> **Page extract**
——————
Smith, James McCune
Smith, James McCune 1813–1865
James McCune Smith was born in New York City on April 18, 1813, to an enslaved mother. Both his father, who worked as a merchant, and his mother were former slaves. He went on to become one of the most important, yet historically neglected, figures in antebellum African-American history. As a physician, scientist, essayist, and spokesman on behalf of free blacks, he widely influenced the African-American movement to abolish slavery and create equality for free people of African descent.
Smith was educated at the African Free School in New York City, an institution founded by white abolitionists in the post-Revolutionary period that schooled a host of young African-American men who later became important public figures, including Henry Highland Garnet, Samuel Ringgold Ward, Alexander Crummell, and Ira Aldridge. The Free School offered a liberal arts education designed to demonstrate African Americans’ intellectual equality with whites. In 1832, after being denied admission into several American colleges, Smith enrolled at the University of Glasgow in Scotland, where he eventually earned a bachelor of arts, a master’s, and a medical degree. The Glasgow Emancipation Society—one of many institutions in Great Britain that reflected popular antislavery sentiment— helped ponsor his education and served as a forum for his abolitionist activities while in college.
In 1837, after completing his studies in Paris, Smith returned to the United States. By virtue of his education and literary abilities, he quickly became an exceptional figure in New York’s African-American community. He opened a pharmacy on West Broadway and ran a racially integrated medical practice, the first in the United States run by a university-trained black physician. The Colored Orphans Asylum, which after the Free School was the most important benevolent institution for African Americans in New York, benefited from his work there as a physician starting in the 1840s. In addition, he participated in many efforts to build institutions among African Americans, and he played a leading role in the establishment of literary and educational societies, mutual relief organizations, and antislavery agencies. In the early 1850s he helped found the National Council of Colored People, one of the pioneer national efforts to organize African Americans, and in the mid-1850s he helped found the Party of Radical Political Abolitionists.
——————
> **Data excerpts**
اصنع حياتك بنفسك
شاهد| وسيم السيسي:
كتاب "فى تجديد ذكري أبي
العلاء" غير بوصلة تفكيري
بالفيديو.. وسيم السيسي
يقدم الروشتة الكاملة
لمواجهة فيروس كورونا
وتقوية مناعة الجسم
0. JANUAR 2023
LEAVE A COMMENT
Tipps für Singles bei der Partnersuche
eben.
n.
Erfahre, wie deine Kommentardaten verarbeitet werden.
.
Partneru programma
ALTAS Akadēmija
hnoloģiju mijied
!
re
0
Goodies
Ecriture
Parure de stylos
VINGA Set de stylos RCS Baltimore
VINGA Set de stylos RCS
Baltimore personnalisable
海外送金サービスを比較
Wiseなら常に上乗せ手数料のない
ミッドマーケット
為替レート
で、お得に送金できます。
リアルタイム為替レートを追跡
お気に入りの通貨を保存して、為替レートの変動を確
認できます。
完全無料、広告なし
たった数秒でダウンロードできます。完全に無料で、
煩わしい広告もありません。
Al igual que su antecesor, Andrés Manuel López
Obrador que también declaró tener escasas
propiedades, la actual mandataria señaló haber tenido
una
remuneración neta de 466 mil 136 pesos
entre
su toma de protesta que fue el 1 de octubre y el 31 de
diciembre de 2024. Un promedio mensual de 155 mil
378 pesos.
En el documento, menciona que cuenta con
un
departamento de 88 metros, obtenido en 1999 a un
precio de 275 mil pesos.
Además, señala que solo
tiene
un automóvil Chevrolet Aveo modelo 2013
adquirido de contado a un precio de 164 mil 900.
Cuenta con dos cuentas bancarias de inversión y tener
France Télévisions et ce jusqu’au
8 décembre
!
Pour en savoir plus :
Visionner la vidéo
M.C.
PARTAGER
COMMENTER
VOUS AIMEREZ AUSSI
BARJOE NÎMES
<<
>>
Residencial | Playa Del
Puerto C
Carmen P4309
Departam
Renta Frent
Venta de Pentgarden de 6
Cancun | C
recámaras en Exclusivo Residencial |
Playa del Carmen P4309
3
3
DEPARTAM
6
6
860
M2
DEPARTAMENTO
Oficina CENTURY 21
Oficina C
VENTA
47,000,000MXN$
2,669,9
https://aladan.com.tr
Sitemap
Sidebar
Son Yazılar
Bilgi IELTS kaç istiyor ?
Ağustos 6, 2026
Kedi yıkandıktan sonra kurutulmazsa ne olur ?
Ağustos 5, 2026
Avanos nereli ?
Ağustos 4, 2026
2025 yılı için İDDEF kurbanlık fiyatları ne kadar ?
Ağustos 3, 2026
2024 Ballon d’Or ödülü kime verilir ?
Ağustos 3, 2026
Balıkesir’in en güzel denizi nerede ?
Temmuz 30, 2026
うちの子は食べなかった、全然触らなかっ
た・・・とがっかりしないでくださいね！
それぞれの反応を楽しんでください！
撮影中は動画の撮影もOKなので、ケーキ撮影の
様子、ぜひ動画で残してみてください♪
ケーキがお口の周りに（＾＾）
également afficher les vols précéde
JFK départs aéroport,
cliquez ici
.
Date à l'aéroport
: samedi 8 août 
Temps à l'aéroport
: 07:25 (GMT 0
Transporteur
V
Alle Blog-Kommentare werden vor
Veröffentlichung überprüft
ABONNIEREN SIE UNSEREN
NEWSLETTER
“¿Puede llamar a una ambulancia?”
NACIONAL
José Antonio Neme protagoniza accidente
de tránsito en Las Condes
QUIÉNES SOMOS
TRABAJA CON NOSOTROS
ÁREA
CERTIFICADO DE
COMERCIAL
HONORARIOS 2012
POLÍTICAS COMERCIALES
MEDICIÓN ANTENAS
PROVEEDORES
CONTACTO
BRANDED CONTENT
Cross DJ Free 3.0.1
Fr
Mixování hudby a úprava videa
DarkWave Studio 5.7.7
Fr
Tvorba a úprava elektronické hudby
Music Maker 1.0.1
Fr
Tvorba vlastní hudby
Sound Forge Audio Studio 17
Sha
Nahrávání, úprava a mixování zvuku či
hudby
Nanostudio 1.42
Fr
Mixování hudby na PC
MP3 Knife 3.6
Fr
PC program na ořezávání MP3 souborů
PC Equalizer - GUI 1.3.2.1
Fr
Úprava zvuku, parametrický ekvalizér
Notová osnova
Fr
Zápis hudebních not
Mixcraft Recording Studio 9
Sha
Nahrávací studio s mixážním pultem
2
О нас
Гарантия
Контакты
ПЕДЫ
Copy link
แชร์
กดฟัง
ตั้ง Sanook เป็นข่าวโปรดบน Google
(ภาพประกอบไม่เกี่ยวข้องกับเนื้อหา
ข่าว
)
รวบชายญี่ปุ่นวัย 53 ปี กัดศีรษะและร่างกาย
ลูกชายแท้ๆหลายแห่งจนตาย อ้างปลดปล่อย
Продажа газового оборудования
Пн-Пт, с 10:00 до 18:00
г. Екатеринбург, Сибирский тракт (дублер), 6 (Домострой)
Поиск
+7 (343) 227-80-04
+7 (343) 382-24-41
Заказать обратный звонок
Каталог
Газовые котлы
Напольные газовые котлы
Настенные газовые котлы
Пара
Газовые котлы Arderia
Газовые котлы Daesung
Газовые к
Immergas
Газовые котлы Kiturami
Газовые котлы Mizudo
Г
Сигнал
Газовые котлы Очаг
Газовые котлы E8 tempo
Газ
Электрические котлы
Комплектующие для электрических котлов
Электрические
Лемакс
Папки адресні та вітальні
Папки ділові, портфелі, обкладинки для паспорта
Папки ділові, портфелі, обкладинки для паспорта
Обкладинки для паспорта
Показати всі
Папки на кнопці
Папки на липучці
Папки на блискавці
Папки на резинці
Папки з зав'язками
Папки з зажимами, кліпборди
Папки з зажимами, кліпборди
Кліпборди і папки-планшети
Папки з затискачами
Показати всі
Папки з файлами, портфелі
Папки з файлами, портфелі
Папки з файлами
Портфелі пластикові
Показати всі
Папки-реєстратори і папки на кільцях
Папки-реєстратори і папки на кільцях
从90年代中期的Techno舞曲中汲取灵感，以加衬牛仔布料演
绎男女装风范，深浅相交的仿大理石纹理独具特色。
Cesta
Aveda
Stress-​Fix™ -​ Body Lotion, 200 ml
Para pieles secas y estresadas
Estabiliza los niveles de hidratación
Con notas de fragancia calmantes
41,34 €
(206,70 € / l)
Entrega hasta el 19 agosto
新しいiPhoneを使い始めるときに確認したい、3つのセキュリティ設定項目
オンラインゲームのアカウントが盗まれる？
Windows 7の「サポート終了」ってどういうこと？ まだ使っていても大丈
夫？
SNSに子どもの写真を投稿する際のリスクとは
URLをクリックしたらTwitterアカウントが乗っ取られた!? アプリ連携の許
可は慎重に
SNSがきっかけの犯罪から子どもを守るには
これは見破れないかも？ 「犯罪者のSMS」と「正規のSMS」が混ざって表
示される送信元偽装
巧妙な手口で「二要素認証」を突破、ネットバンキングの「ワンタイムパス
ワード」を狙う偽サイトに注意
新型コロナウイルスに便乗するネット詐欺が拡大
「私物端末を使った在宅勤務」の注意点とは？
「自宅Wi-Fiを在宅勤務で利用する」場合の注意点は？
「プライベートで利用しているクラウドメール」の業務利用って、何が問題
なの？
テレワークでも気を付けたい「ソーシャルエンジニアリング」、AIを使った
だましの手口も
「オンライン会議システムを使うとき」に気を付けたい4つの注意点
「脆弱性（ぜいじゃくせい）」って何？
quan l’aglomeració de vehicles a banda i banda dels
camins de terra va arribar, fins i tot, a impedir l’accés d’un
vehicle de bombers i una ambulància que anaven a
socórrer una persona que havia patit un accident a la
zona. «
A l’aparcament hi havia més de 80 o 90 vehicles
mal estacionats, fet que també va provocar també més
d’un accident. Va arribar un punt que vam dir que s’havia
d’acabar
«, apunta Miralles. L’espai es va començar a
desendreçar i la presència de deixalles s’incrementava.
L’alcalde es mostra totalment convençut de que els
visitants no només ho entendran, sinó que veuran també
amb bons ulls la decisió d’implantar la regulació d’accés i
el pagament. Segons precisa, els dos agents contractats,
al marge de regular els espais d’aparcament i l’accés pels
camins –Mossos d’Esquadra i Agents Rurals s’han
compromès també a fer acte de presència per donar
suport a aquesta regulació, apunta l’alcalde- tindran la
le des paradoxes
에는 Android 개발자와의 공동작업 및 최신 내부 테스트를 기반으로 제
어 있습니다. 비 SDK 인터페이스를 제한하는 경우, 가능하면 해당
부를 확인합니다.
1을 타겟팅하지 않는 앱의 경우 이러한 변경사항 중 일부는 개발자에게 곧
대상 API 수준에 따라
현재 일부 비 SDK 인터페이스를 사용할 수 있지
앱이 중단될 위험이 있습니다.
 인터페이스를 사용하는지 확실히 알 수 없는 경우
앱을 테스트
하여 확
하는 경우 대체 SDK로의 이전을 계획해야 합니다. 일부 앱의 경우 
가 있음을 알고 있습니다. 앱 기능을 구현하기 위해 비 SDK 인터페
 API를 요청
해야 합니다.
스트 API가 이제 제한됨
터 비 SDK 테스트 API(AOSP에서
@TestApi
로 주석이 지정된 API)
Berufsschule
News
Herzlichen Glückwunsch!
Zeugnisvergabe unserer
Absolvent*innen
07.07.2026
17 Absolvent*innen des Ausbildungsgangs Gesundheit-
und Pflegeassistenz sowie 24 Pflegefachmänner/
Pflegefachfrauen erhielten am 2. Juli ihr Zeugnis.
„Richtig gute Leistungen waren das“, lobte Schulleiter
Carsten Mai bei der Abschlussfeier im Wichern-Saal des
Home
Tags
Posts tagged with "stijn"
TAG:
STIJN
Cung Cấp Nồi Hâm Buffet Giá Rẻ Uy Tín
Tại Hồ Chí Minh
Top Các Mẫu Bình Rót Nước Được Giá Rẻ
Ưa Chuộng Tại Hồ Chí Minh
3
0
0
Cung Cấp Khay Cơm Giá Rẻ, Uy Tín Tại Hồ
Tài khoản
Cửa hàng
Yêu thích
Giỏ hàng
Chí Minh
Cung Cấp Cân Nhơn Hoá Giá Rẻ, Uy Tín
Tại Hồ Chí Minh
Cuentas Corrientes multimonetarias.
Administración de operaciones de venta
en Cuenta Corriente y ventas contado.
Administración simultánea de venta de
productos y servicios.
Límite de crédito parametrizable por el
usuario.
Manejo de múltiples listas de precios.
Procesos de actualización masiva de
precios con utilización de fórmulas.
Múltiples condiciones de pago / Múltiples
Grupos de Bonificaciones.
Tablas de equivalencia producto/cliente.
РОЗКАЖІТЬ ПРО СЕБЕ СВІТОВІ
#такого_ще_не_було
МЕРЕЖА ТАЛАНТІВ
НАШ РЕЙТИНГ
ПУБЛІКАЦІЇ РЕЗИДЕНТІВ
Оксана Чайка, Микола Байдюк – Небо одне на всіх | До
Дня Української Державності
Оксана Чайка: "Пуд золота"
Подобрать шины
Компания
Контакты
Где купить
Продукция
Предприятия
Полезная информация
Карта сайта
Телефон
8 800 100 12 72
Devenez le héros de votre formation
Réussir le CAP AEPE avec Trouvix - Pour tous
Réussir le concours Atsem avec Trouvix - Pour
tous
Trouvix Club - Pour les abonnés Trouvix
——————
> **Activity A**
In the James McCune Smith profile, on what street did Smith open his pharmacy?
> **Activity B**
Please retype the James McCune Smith profile from "Smith was educated" up to and including "while in college.".
> **Activity C**
Write what comes next in the James McCune Smith profile, starting after its final sentence.
The listing has no connection to the James McCune Smith profile.

> **Answer space A**
West Broadway

> **Answer space B**
Smith was educated at the African Free School in New York City, an institution founded by white abolitionists in the post-Revolutionary period that schooled a host of young African-American men who later became important public figures, including Henry Highland Garnet, Samuel Ringgold Ward, Alexander Crummell, and Ira Aldridge. The Free School offered a liberal arts education designed to demonstrate African Americans’ intellectual equality with whites. In 1832, after being denied admission into several American colleges, Smith enrolled at the University of Glasgow in Scotland, where he eventually earned a bachelor of arts, a master’s, and a medical degree. The Glasgow Emancipation Society—one of many institutions in Great Britain that reflected popular antislavery sentiment— helped ponsor his education and served as a forum for his abolitionist activities while in college.

> **Answer space C**
Smith’sintellectual legacy stems from his work as an essayist, thinker, and activist. His notable publications included A Lecture on the Haytian Revolution (1841), The Destiny of the People of Color (1843), and introductions to Frederick Douglass’s second autobiography (My Bondage and My Freedom [1855]) and Henry Highland Garnet’s Memorial Discourse (1865). He also published several essays reflective of his scientific training, writing on topics such as phrenology, longevity, climate, and race. He enjoyed editorial stints at three black newspapers—— The Colored American, The Northern Star and Freemen’s Advocate, and Douglass’ Monthly ——and contributed regularly to the black press, penning several important essays for The Anglo-African Magazine and a column for Frederick Douglass’ Paper.
Smith’s thinking reflected the diversity of his interests and the breadth of his training. He took strong stands against black migration to another country, for black education of all sorts, and against racial theories that declared all people of African descent a separate and inferior part of creation. Twin themes, often held in delicate tension, dominated his approach to racial activism. On the one hand, he strongly advocated a program of self-help and racial uplift that promised to “elevate” African Americans in the eyes of whites and roll back the tide of prejudice. On the other hand, he argued that only an independent black independent movement could vindicate the “manhood” of the race and achieve meaningful equality.
Smith’s self-help doctrine called for industrial and classical education for black youth to assist in inculcating positive habits and behaviors for racial uplift. He feared that the conduct of uneducated African Americans strengthened discrimination, believing that only their “moral excellence” could refute the pervasive prejudice besetting them. At times, Smith expressed frustration with the pace of the black non-elite’s self-elevation, calling those like himself “leaders of an invisible people.” Smith sought to shake off the patronage of white abolitionists and place African Americans at the center of their own freedom struggle. “The battle against caste and Slavery,” he wrote to his fellow African Americans, “is emphatically our battle; no one else can fight it for us, and with God’s help we must fight it ourselves.”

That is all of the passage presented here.